I’m pretty sure all of us have encountered a speech recognition system in our lives. Speech recognition is used in smartphones, automated customer service, and many other high-end gadgets. It’s being increasingly integrated in many devices to provide a better hands-free user experience. Apple came up with Siri for iPhone and most of the Android phones have speech recognition enabled in some form or the other. But how does it actually happen? Most people are annoyed by the quality of the speech recognition systems, and I don’t blame them for it. This happens mostly because they have surprisingly little knowledge about how their words are actually understood by the machines. I have worked on speech recognition in the past and so I just wanted to take a stab at it to explain what happens under the hood.
How do machines “hear”?
Speech Recognition refers to the process of translating spoken words into text. This is different from Voice Recognition, where you identify who is speaking rather than what they are trying to say. As with any interactive technology, the speech recognition system needs human input. It uses microphone to hear what the user is saying. When a user speaks something, the sound waves leave the mouth and hit the microphone. The microphone then converts sound waves into electrical signals. This electrical signal will be a continuous signal and machines need digital signals to work with. So this electrical signal is digitized using a converter and stored on the machine. This data is now ready to be processed by the machine.
How do machines “understand” what they hear?
Now how do we make sense of this digitized signal? We transform this signal into the frequency domain to understand what’s inside. Speech recognition systems use complex transformations into the frequency domain to get the most accurate details from this signal. What it basically means is that we are trying to look at this signal from a different perspective, where it’s easier for us to understand it. We use our vocal cords to produce sounds. To produce different sounds, we change our vocal cords into different shapes. So to understand these sounds, we try to model these vocal cord shapes so that we understand the exact nature of the source of these sounds.
Okay so the machine has extracted the necessary features from the sound. How does it “understand” the words? Most modern speech recognition systems use Hidden Markov Models (HMMs). These are statistical models that output a sequence of symbols. Explaining HMMs would take a full blog post, so I will just limit my explanation for now. Speech is temporal data, which means the data is spread over time, and HMMs are good at modeling temporal events. Now why do we need a statistical model and not a very deterministic model? The inherent problem with speech is that it has many different variations. The same word can be said in a different pitch, intensity, accent, tempo etc. So there are no hard and fast rules here, and all of them are correct and perfectly natural in the real world. So a machine can only say that it heard a particular word with high confidence, but not with absolute certainty. All the algorithms aim towards increasing this confidence level so that even though the machine is not absolutely sure, it is pretty sure about the word that was uttered. We train the machine with lot of words and their variations before we let it out. The robustness depends on how good the training is. Since speech has many variations, we need a lot of training data to build a robust speech recognition system.

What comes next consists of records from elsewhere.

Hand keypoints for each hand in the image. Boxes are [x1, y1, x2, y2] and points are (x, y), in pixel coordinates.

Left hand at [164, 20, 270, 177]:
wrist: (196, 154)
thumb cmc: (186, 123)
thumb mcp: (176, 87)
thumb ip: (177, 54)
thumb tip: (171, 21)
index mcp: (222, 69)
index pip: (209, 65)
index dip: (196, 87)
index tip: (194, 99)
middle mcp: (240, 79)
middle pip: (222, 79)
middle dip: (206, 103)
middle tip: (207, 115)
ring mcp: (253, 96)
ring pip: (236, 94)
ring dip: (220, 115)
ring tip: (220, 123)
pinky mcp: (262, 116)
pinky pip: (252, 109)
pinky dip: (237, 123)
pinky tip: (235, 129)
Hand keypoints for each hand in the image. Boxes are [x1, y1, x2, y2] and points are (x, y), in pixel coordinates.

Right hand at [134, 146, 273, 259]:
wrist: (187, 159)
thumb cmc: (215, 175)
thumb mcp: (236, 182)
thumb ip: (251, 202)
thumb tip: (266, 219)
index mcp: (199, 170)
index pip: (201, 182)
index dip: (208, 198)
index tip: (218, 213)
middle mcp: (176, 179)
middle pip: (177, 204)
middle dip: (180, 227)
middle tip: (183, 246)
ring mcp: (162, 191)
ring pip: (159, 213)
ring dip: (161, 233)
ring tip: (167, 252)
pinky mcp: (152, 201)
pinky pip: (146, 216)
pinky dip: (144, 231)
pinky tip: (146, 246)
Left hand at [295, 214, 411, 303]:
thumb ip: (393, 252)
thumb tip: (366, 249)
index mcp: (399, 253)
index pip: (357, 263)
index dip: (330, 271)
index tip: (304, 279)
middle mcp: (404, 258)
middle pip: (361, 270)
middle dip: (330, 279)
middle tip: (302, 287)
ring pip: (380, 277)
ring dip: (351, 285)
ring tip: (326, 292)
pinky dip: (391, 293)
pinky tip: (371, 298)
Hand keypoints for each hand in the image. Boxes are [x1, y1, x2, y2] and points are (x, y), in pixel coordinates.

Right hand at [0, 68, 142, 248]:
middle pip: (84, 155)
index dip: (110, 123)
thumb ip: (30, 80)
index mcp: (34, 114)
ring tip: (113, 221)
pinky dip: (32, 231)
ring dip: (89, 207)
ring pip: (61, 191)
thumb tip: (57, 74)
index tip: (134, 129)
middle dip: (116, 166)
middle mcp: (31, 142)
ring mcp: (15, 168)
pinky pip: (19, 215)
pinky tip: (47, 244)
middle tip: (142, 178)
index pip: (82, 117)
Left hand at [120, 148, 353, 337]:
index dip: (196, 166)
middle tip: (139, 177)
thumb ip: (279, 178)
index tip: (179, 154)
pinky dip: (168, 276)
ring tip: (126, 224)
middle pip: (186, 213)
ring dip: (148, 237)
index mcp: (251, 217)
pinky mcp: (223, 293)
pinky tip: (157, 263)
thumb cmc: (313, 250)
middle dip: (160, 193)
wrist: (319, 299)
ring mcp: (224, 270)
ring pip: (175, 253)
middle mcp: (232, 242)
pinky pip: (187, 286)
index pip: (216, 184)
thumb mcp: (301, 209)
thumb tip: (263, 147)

How do machines understand what exactly we “mean”?
We have uttered a bunch of words and the machine has understood all of them. How does it understand the meaning of this sentence? There is a whole field of study dedicated to this and it’s called Natural Language Processing (NLP). NLP aims at extracting meaningful information from natural language inputs and tries to produce meaningful outputs as well. It is an important field of artificial intelligence and people are working hard towards increasing the accuracy of these systems. Search engines use this to understand what exactly the user is looking for. I will not discuss NLP techniques here. I just wanted to point out that there is another step in speech recognition systems after the machines recognize the words. Once the machine understands the sentence, it will take the necessary actions and give the required outputs.
Speech recognizers are pretty sophisticated systems. So the next time you curse your speech recognizer for not being very accurate, think about what’s happening inside!